Task list:
- A) In the source extract, what accuracy do both Vigil and Round-Robin achieve at the low activity level?
- B) Do the following statements agree with the source extract? Answer yes or no for each, quoting the deciding words from the source extract. (i) At the high activity level, Vigil shows gains over Round-Robin. (ii) The classifier's false positives harm the performance of the remote video processor. (iii) The solid lines correspond to the median, which is used for activation decisions.
- C) Reproduce the part of the source extract between "Figure 6.6 shows an" and "in the picture.", inclusive.

Source extract:
────────────────────────────────────────

Local computational resources can effectively interconnect individual sensors (e.g., cameras in multi-camera systems), enabling the pruning of these high-bandwidth data streams when only a subset of them is sufficient to perform the tasks dictated by the city applications. Vigil [8], a real-time distributed wireless surveillance, deploys distributed computing across cameras in addition to adaptive compression to improve the system performance. Figure 6.4 illustrates the general architecture. Vigil runs an intra-cluster algorithm across different cameras overlooking the same geographical area to determine the most valuable frames from cameras within a cluster and to eliminate redundant observations, capturing the same objects, to minimize communication bandwidth without actually exchanging the redundant frames. Figure 6.5 illustrates the gains of such an approach. Note that the bandwidth required at low activity level (at most 16 Kbit/s) is lower than the available per-camera wireless capacity and therefore, both Vigil and Round-Robin achieve more than 90% accuracy, while the single camera suffers because of lack of sufficient spatial coverage. Similar results are observed for medium activity level, except Vigil outperforms other approaches when the available per-camera wireless capacity 50 kbps is lower than the bandwidth required for medium activity level (at most 80 kbps). Finally at high activity level, the bandwidth required is much higher than the available per-camera wireless capacity and we observe 23–30% gains for Vigil compared to Round-Robin because Vigil prioritizes those frames across cameras that maximize the application accuracy.

Fig. 6.4

Multi-camera system with distributed classifiers for context-aware local data filtering or selection

Fig. 6.5

Accuracy of intra-cluster frame selection in system name relative to a single-camera system and a multi-camera system with round-robin scheduling. Error bars show standard deviation of the experiment in varying wireless conditions

Extending this reasoning, we studied the energy-bandwidth trade-off in an edge-assisted system, where the video acquisition device is capable of running a simple classification algorithm to eliminate redundant information within each frame. The objective, then, is to transmit to the edge processor only regions within the frames necessary to the global data analysis goal. In the considered setup, the device implements a cascade classifier [9] to select portions of individual frames containing objects of interest (e.g., pedestrians).

Figure 6.6 shows an example of frame before and after the classifier is applied. It can be seen that the classifier mistakenly locates pedestrians in portions containing other objects. This is due to the need to keep the classifier as simple as possible to run on devices with limited computational power while preserving the frame output rate. The false positives increase the bitrate requirements when the classifier is activated but do not harm the performance of the remote video processor, which will eventually exclude them by using a more powerful classifier. However, the classifier correctly includes the pedestrian in the picture.

Fig. 6.6

Example of a frame filtered with a Haar feature-based pedestrian classifier. (a ) Input frame. (b ) Filtered frame

Figure 6.7 depicts the size of the output frames after compression when the classifier is active and inactive. This measure is instrumental to the adaptation framework, as it allows individual sensors to estimate the bandwidth required by the two actions. It can be observed that when the density of objects in the picture is small, the output frame size is much smaller compared to the case when the classifier is inactive. In principle, a perfect classifier would filter out the entire picture when pedestrians are not present. In the practical classifier implemented in our study, when density is smaller than 0. 2, the frame size is reduced by a factor of 2 to 10. When the density is large, the activation of the classifier does not correspond to a benefit in terms of output data rate, while increasing energy consumption. The solid lines correspond to the 95% quantile which is used for activation/deactivation decisions.

────────────────────────────────────────

Data below:
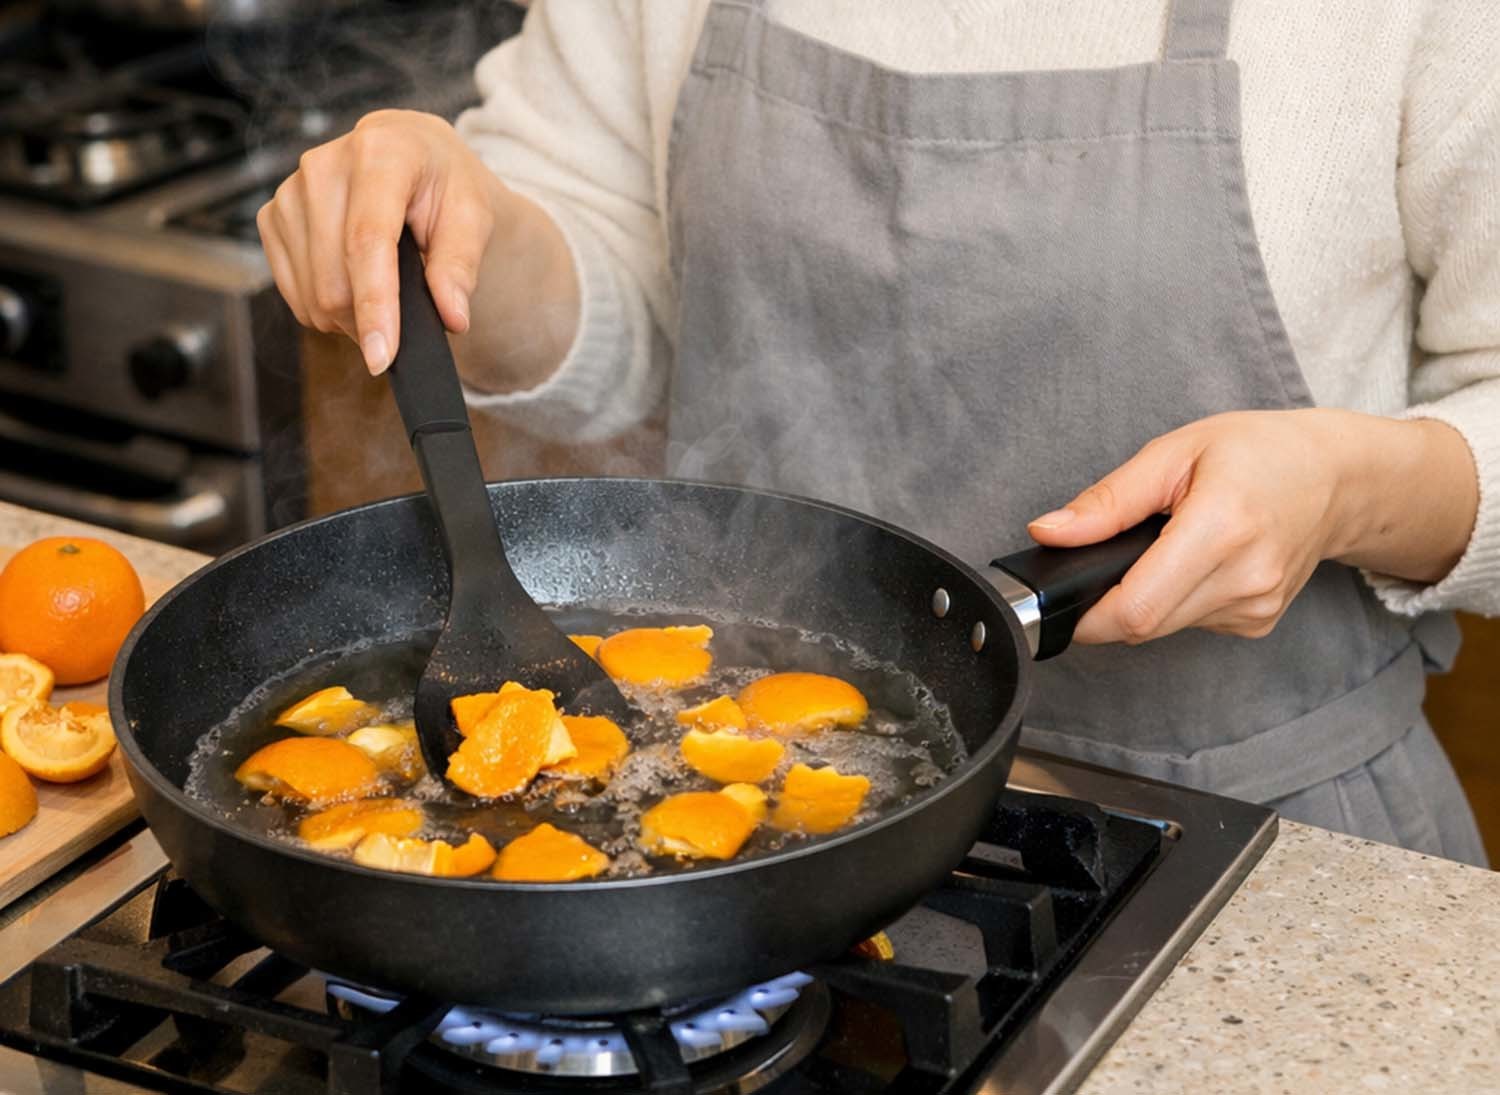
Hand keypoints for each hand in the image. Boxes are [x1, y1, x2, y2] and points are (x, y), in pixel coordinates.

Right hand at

────────────────────────────────────────

Results:
- A) More than 90% accuracy.

- B)
(i) Yes: "we observe 23–30% gains for Vigil compared to Round-Robin"
(ii) No: "do not harm the performance of the remote video processor"
(iii) No: "The solid lines correspond to the 95% quantile which is used for activation/deactivation decisions."

- C)
Figure 6.6 shows an example of frame before and after the classifier is applied. It can be seen that the classifier mistakenly locates pedestrians in portions containing other objects. This is due to the need to keep the classifier as simple as possible to run on devices with limited computational power while preserving the frame output rate. The false positives increase the bitrate requirements when the classifier is activated but do not harm the performance of the remote video processor, which will eventually exclude them by using a more powerful classifier. However, the classifier correctly includes the pedestrian in the picture.